[Collected data]
▼▼▼
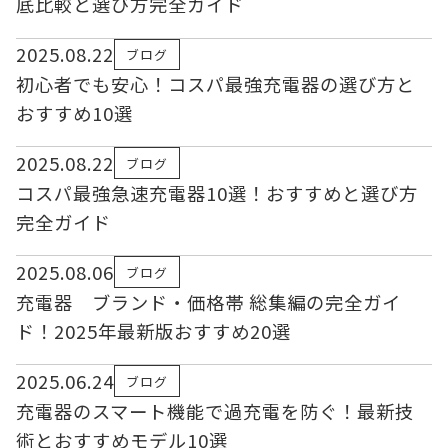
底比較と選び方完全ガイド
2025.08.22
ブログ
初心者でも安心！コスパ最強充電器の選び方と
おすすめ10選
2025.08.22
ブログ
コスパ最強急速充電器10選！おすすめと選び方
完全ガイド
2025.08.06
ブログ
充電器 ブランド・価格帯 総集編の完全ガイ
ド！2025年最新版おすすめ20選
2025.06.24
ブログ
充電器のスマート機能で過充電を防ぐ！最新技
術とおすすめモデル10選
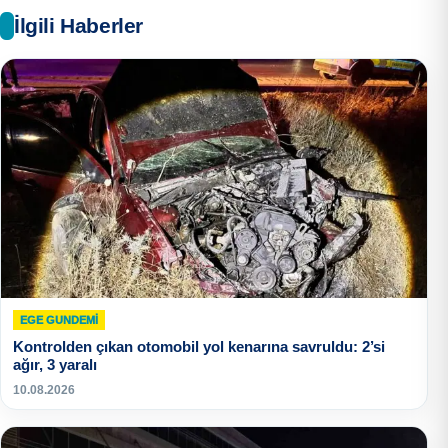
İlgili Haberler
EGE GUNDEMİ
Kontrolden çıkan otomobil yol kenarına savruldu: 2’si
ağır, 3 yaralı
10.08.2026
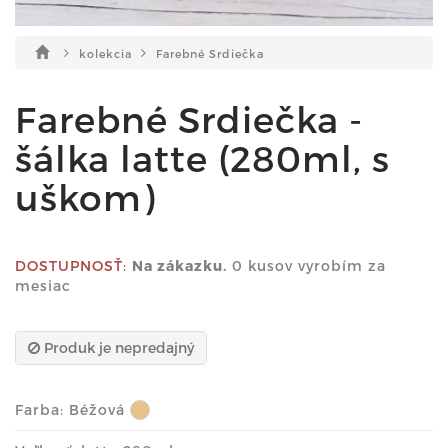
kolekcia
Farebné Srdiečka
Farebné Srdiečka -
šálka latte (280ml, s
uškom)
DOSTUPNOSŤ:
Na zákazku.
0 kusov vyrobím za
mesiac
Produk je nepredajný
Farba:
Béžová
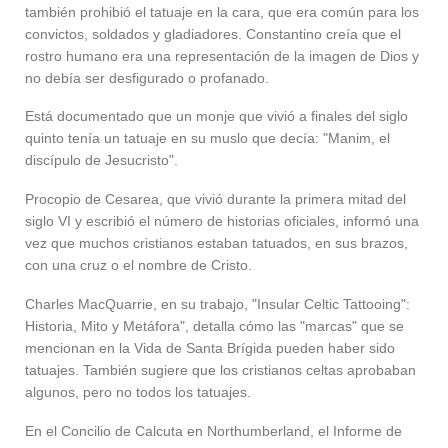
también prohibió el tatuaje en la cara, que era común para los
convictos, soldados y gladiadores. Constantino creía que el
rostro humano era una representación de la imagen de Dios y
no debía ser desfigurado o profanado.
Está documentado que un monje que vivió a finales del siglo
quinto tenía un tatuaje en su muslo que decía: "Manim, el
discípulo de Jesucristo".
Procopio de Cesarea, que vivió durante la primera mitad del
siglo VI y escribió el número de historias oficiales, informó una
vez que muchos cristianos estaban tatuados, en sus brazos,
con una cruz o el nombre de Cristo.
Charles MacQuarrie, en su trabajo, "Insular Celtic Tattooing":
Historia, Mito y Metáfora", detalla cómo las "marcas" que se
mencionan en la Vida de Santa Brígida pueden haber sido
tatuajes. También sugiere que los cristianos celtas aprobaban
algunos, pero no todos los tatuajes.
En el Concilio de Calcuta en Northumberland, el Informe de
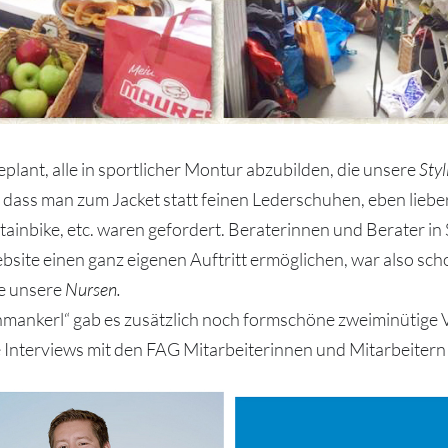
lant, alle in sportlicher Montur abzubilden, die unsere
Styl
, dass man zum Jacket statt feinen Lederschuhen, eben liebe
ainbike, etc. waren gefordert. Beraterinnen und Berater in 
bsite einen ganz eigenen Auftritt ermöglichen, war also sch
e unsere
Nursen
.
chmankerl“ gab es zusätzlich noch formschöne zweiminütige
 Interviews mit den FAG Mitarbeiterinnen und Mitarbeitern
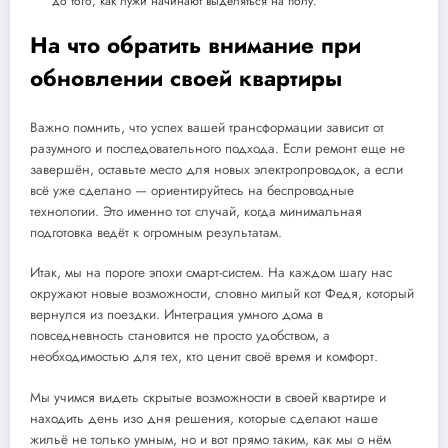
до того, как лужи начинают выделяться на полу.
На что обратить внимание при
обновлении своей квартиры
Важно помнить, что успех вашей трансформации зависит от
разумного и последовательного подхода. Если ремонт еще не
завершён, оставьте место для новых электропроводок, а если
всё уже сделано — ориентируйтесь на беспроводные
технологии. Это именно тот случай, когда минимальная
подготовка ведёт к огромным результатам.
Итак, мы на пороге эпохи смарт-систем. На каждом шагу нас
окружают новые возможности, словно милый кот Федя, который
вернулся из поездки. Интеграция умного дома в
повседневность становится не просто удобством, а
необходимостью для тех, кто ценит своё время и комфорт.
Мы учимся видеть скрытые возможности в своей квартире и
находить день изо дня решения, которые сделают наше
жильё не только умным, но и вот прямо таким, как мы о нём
▲▲▲
> Required work:
Reproduce the text of the material with each "ブログ" changed to "記事" and every other line left unchanged. Leave the pictures out of the answer.

> Your response:
底比較と選び方完全ガイド
2025.08.22
記事
初心者でも安心！コスパ最強充電器の選び方と
おすすめ10選
2025.08.22
記事
コスパ最強急速充電器10選！おすすめと選び方
完全ガイド
2025.08.06
記事
充電器 ブランド・価格帯 総集編の完全ガイ
ド！2025年最新版おすすめ20選
2025.06.24
記事
充電器のスマート機能で過充電を防ぐ！最新技
術とおすすめモデル10選
İlgili Haberler
EGE GUNDEMİ
Kontrolden çıkan otomobil yol kenarına savruldu: 2’si
ağır, 3 yaralı
10.08.2026
kolekcia
Farebné Srdiečka
Farebné Srdiečka -
šálka latte (280ml, s
uškom)
DOSTUPNOSŤ:
Na zákazku.
0 kusov vyrobím za
mesiac
Produk je nepredajný
Farba:
Béžová
también prohibió el tatuaje en la cara, que era común para los
convictos, soldados y gladiadores. Constantino creía que el
rostro humano era una representación de la imagen de Dios y
no debía ser desfigurado o profanado.
Está documentado que un monje que vivió a finales del siglo
quinto tenía un tatuaje en su muslo que decía: "Manim, el
discípulo de Jesucristo".
Procopio de Cesarea, que vivió durante la primera mitad del
siglo VI y escribió el número de historias oficiales, informó una
vez que muchos cristianos estaban tatuados, en sus brazos,
con una cruz o el nombre de Cristo.
Charles MacQuarrie, en su trabajo, "Insular Celtic Tattooing":
Historia, Mito y Metáfora", detalla cómo las "marcas" que se
mencionan en la Vida de Santa Brígida pueden haber sido
tatuajes. También sugiere que los cristianos celtas aprobaban
algunos, pero no todos los tatuajes.
En el Concilio de Calcuta en Northumberland, el Informe de
lant, alle in sportlicher Montur abzubilden, die unsere
Styl
, dass man zum Jacket statt feinen Lederschuhen, eben liebe
ainbike, etc. waren gefordert. Beraterinnen und Berater in 
bsite einen ganz eigenen Auftritt ermöglichen, war also sch
e unsere
Nursen
.
chmankerl“ gab es zusätzlich noch formschöne zweiminütige
 Interviews mit den FAG Mitarbeiterinnen und Mitarbeitern
до того, как лужи начинают выделяться на полу.
На что обратить внимание при
обновлении своей квартиры
Важно помнить, что успех вашей трансформации зависит от
разумного и последовательного подхода. Если ремонт еще не
завершён, оставьте место для новых электропроводок, а если
всё уже сделано — ориентируйтесь на беспроводные
технологии. Это именно тот случай, когда минимальная
подготовка ведёт к огромным результатам.
Итак, мы на пороге эпохи смарт-систем. На каждом шагу нас
окружают новые возможности, словно милый кот Федя, который
вернулся из поездки. Интеграция умного дома в
повседневность становится не просто удобством, а
необходимостью для тех, кто ценит своё время и комфорт.
Мы учимся видеть скрытые возможности в своей квартире и
находить день изо дня решения, которые сделают наше
жильё не только умным, но и вот прямо таким, как мы о нём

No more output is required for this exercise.